Sergeant Velie’s plaintive voice called from the other side of the glass door. “I got to get home and decorate my tree. Maestro, make with the key.”
Ellery jumped down and hurried over to release him. Detective Piggott jeered, “Going to play Santa to your kids tomorrow morning, Velie?” at which the Sergeant managed even through his mask to project a four-letter word distinctly, forgetful of Miss Porter’s presence, and stamped off toward the gentlemen’s relief station.
“Where you going, Velie?” asked the Inspector, smiling.
“I got to get out of these x-and-dash Santy clothes somewheres, don’t I?” came back the Sergeant’s mask-muffled tones, and he vanished in a thunder-clap of his fellow-officers’ laughter.
“Still worried, Mr.
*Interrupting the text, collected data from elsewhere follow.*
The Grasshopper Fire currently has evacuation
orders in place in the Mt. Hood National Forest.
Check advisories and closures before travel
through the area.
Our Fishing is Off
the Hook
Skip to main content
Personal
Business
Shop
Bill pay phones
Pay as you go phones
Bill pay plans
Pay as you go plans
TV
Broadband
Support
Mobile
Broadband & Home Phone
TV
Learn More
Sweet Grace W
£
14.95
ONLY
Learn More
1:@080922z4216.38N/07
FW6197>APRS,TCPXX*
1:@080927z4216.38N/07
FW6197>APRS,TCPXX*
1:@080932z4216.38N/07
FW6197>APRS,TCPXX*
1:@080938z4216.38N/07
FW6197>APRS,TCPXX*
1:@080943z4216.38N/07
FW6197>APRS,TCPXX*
Queen?” chuckled the Inspector.
“I don’t understand it.” Ellery shook his head. “Well, Mr. Bondling, there’s your dauphin, untouched by human hands.”
“Yes. Well!” Attorney Bondling wiped his forehead happily. “I don’t profess to understand it, either, Mr. Queen. Unless it’s simply another case of an inflated reputation …” He clutched the Inspector suddenly. “Those men!” he whispered. “Who are they?”
“Relax, Mr. Bondling,” said the Inspector good-naturedly. “It’s just the men to move the dolls back to the bank. Wait a minute, you men! Perhaps, Mr. Bondling, we’d better see the dauphin back to the vaults ourselves.”
“Keep those fellows back,” said Ellery to the Headquarters men, quietly, and he followed the Inspector and Mr. Bondling into the enclosure. They pulled two of the counters apart at one corner and strolled over to the platform. The dauphin was winking at them in a friendly way. They stood looking at him.
“Cute little devil,” said the Inspector.
“Seems silly now,” beamed Attorney Bondling. “Being so worried all day.”
“Comus must have had some plan,” mumbled Ellery.
“Sure,” said the Inspector. “That old man disguise. And that purse-snatching act.”